30 de dez. de 2011

As Visões do Profeta Negro / S-VHS, 16mm e super 8mm / 7 minutos / 1999

Clique AQUI para ver o vídeo.


1998. No material em Super 8mm disponibilizado pelo Nilo Cezar, como relatei no post anterior, além das imagens da Banda Daki havia uma série de imagens feitas pelas ruas de Juiz de Fora, na década de 80. Identifiquei dois temas recorrentes: os marginalizados (mendigos, loucos, crianças abandonadas) e a paisagem arquitetônica da cidade. Me impressionaram de maneira particular as imagens dos prédios que, à época em que as imagens foram feitas, estavam ameaçados de demolição e que inspiraram movimentos em sua defesa: a Casa do Bispo e a Capela do Stela Matutina. Ambos foram realmente demolidos ainda na década de 80, apesar dos protestos, fato que conferia a estas imagens um significativo valor histórico.
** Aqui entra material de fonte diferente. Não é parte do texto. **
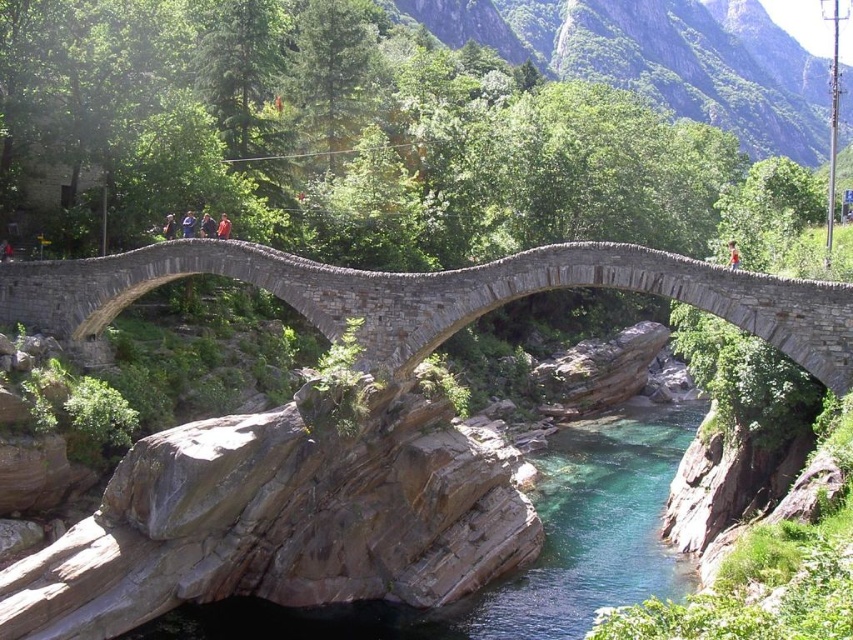
Question: Is blue denim jacket at upper center further to the viewer compared to orange fabric person at center?

Choices:
 (A) yes
 (B) no

Answer: (A)

Question: Which object appears farthest from the camera in this image?

Choices:
 (A) dark blue fabric jacket at center
 (B) orange fabric person at center
 (C) blue denim jacket at upper center

Answer: (A)

Question: Does clear stone river at center come behind blue denim jacket at upper center?

Choices:
 (A) yes
 (B) no

Answer: (B)

Question: Which point appears closest to the camera in this image?

Choices:
 (A) (225, 224)
 (B) (202, 224)
 (C) (737, 252)
 (D) (167, 228)

Answer: (C)

Question: Based on their relative distances, which object is farther from the orange fabric person at center?

Choices:
 (A) dark blue shirt at center
 (B) dark blue fabric jacket at center

Answer: (B)

Question: Can you confirm if blue denim jacket at upper center is positioned to the left of orange fabric person at center?

Choices:
 (A) yes
 (B) no

Answer: (A)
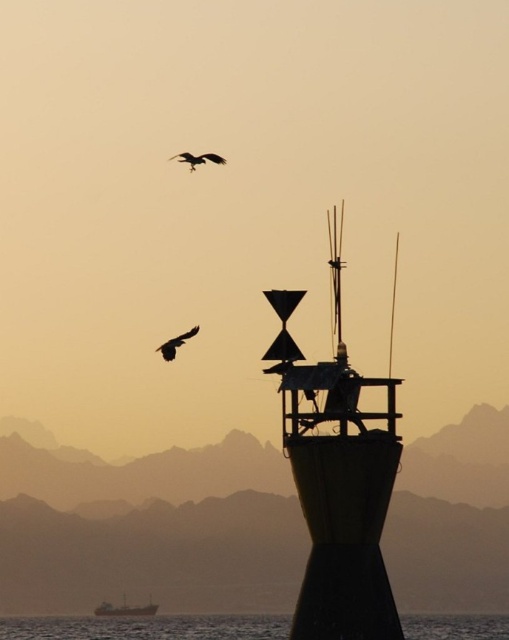
You are standing at the base of the lighthouse in the coastal scene. You notice two points marked in the image. Which point, point (326,397) or point (196,161), is closer to you?

Point (326,397) is closer to the viewer than point (196,161).

You are a birdwatcher observing the scene. You notice the green matte tower at center and the silhouette feathered bird at upper center. Which object appears bigger in the image?

The green matte tower at center appears bigger than the silhouette feathered bird at upper center because it has a larger size.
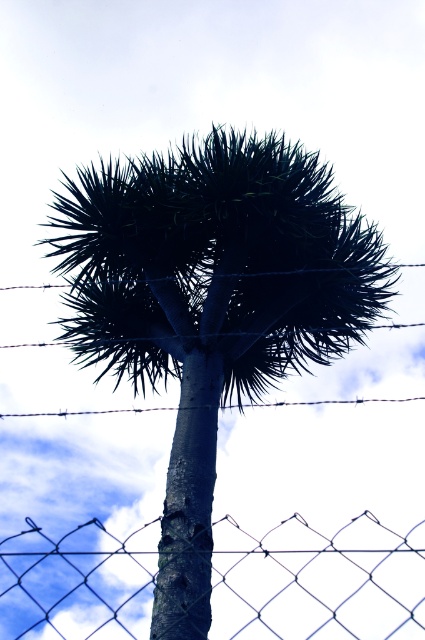
You are a gardener planning to install a new fence. You have a limited amount of fencing material. Given the image, which object between the wire mesh fence at center and the barbed wire at center requires more material to construct based on their widths?

The wire mesh fence at center requires more material to construct because its width is greater than the barbed wire at center.

You are a painter standing at a distance from the dark green textured palm tree at center and the wire mesh fence at center. Which object would appear bigger in your painting if you paint them to scale?

The dark green textured palm tree at center would appear bigger in the painting because it has a larger size compared to the wire mesh fence at center.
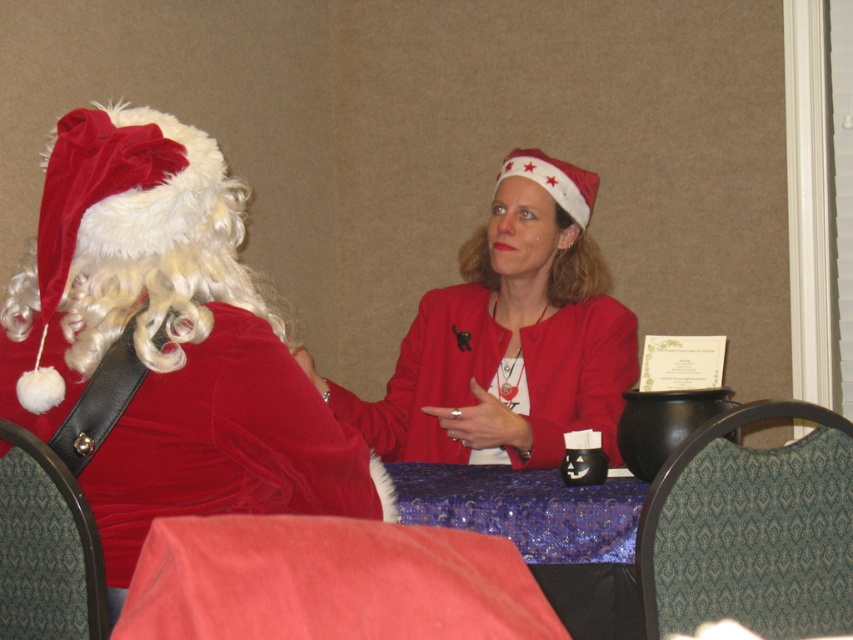
Can you confirm if velvet red chair at lower left is thinner than green fabric chair at lower right?

Correct, velvet red chair at lower left's width is less than green fabric chair at lower right's.

In order to click on velvet red chair at lower left in this screenshot , I will do `click(328, 580)`.

Can you confirm if velvet red chair at lower left is bigger than purple fabric table at center?

Incorrect, velvet red chair at lower left is not larger than purple fabric table at center.

Is velvet red chair at lower left further to camera compared to purple fabric table at center?

No, velvet red chair at lower left is closer to the viewer.

Is point (387, 557) farther from viewer compared to point (515, 531)?

No, it is in front of (515, 531).

Find the location of a particular element. The image size is (853, 640). velvet red chair at lower left is located at coordinates (328, 580).

Does velvet santa claus at left appear over green fabric chair at lower left?

Yes, velvet santa claus at left is above green fabric chair at lower left.

Can you confirm if velvet santa claus at left is thinner than green fabric chair at lower left?

In fact, velvet santa claus at left might be wider than green fabric chair at lower left.

Is point (70, 298) closer to viewer compared to point (10, 625)?

Yes.

Where is `velvet santa claus at left`? The image size is (853, 640). velvet santa claus at left is located at coordinates (167, 340).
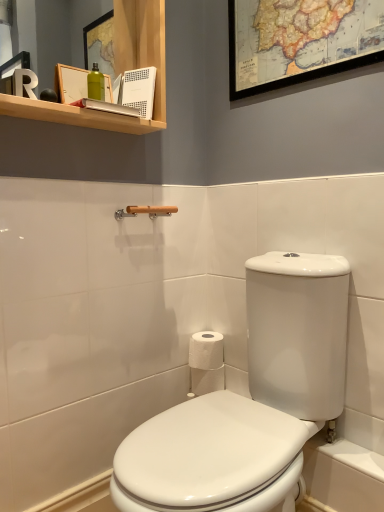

Juntou-se a este material, uma série de filmes em 16mm que registravam os primeiros anos da UFJF na década de 60, filmes que encontrei jogados num armário da faculdade. Resgatei estas imagens e fiz uma "telecinagem" artesanal do material, transcrevendo-o para VHS, por pedido da minha professora à época Christina Musse. Não tenho a menor ideia de onde se encontram hoje os originais em 16mm, mas ainda conservo a cópia que fiz em vídeo. Entre estas imagens havia o registro de festivais de cultura popular, pomposas cerimônias oficiais e acadêmicas, concertos musicais, saraus de poesia e coquetéis em galerias de arte, além de uma fantástica panorâmica aérea da cidade.

Percebi que tinha em mãos a possibilidade de compor com todas estas imagens uma espécie de painel antropológico de Juiz de Fora. Naquele distante 1998, a cidade acabara de receber a fábrica de carros da Mercedez Benz e havia uma grande euforia, com a expectativa de que Juiz de Fora retomaria sua antiga vocação desenvolvimentista e vanguardista. Um pouco inspirados pelo movimento Mangue Beat, do Chico Science, eu e alguns colegas de faculdade observávamos estes fatos e acompanhávamos a vida cultural da cidade com um misto de sarcasmo e ceticismo. Reconhecíamos o aspecto algo cosmopolita de Juiz de Fora, mas percebíamos a permanência de uma mentalidade predominantemente provinciana, que dificultava a existência de expressões culturais mais contundentes. Eu traduzi esta impressão com uma frase: "Juiz de Fora é uma cidade parada no meio do caminho entre o curral e Metrópole". Meu amigo Leo Ribeiro, de maneira mais sintética, sentenciou: "Juiz de Fora é uma 'mutrópole' (palavra criada por ele e que mistura da onomatopeia 'mu', traduzindo o mugido da vaca, e a palavra 'metrópole')."

A partir desta ideia de uma "mutrópole" (ou cidade vaca, ao mesmo tempo cosmopolita e provinciana) passamos a orientar quase tudo o que fazíamos: desenhos, quadrinhos, fanzines, letras de música e vídeos. Assim, reuni todas aquelas imagens às quais já me referi, produzi mais algumas imagens de prédios e ruas emblemáticos da cidade, criei um texto e compus este mosaico que batizei de AS VISÕES DO PROFETA NEGRO. Nas imagens de Nilo Cezar, um indivíduo aparentemente louco profere um discurso com as mãos erguidas ao céu, como um profeta obscuro e decadente nas ruas de Juiz de Fora. Me pareceu uma excelente imagem inicial, já que desconfiávamos das "profecias" otimistas que proliferavam entre políticos, empresários e intelectuais, em relação a um futuro promissor para Juiz de Fora. A ideia geral do vídeo é de que as entranhas da cidade, suas misérias e seu conservadorismo, pudessem ser vistas através das suntuosas janelas de prédios neo-clássicos e modernas fachadas de vidro. Aliás, vislumbrei esta imagem síntese depois de um porre no Bar 620, onde íamos quase todas as noites e conversávamos sobre estas ideias.

O vídeo participou de uns dez festivais nacionais em 1999 e foi exibido algumas vezes pela TV Cultura no programa ZOOM.